In this guide, you can learn how to use the Ruby driver to remove documents from a MongoDB collection by performing delete operations.

A delete operation removes one or more documents from a MongoDB collection. You can perform a delete operation by using the delete_one or delete_many methods.

The examples in this guide use the restaurants collection in the sample_restaurants database from the Atlas sample datasets. To access this collection from your Ruby application, create a MongoClient that connects to an Atlas cluster and assign the following values to your database and collection variables:

database = client.use('sample_restaurants')
collection = database[:restaurants]

To learn how to create a free MongoDB Atlas cluster and load the sample datasets, see the Get Started with Atlas guide.

You can perform delete operations in MongoDB by using the following methods:

  • delete_one, which deletes the first document that matches the search criteria

  • delete_many, which deletes all documents that match the search criteria

Each delete method requires a query filter parameter, which specifies the search criteria that determine which documents to select for removal. To learn more about query filters, see the ruby-specify-query guide.

The following example uses the delete_one method to remove a document in which the value of the name field is "Happy Garden":

filter = { name: 'Happy Garden' }
result = collection.delete_one(filter)
puts "Deleted #{result.deleted_count} document(s)"
Deleted 1 document(s)

The following example uses the delete_many method to remove all documents in which the value of the borough field is "Brooklyn" and the value of the name field is "Starbucks":

filter = { name: 'Starbucks', borough: 'Brooklyn' }
result = collection.delete_many(filter)
puts "Deleted #{result.deleted_count} document(s)"
Deleted 3 document(s)

You can pass a Hash object as a parameter to the delete_one and delete_many methods to set options to configure the delete operation. If you don't specify any options, the driver performs the delete operation with default settings.

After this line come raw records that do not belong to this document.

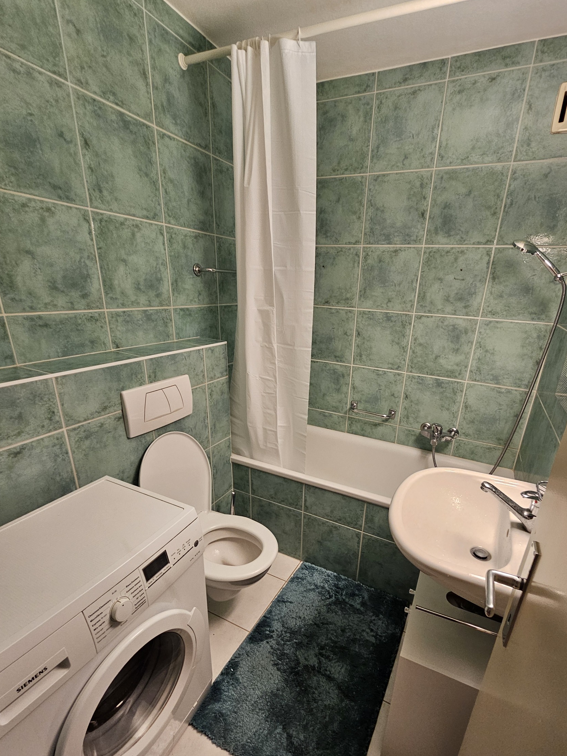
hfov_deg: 81.5
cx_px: 313
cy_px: 422
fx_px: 328
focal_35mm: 15
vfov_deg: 97.7
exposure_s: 1/50
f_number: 2.2
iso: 200
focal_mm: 2.2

The following table describes the options that you can use to configure the delete operation:

Option
Description

collation

Specifies the kind of language collation to use when sorting results. For more information, see Collation in the MongoDB Server manual.

session

Specifies the session to use for the operation. To learn more about sessions, see Client Sessions and Causal Consistency Guarantees in the MongoDB Server manual.

hint

Specifies the index to use when matching documents. For more information, see the hint option in the delete reference page of the MongoDB Server manual.

let

Provides a map of parameter names and values to set top-level variables for the operation. Values must be constant or closed expressions that don't reference document fields. For more information, see the let option in the delete reference page of the MongoDB Server manual.

The following code specifies the hint option to instruct the delete operation to use the "name_index" index. Then, the example uses the delete_many method to delete all documents in the restaurants collection with a name field value that includes the string "Red".

filter = { name: /Red/ }
options = { hint: 'name_index' }
result = collection.delete_many(filter, options)
puts "Deleted #{result.deleted_count} document(s)"
Deleted 124 document(s)

Tip

If you use the the delete_one method in the preceding example instead of the delete_many method, the driver deletes only the first document that matches the query filter.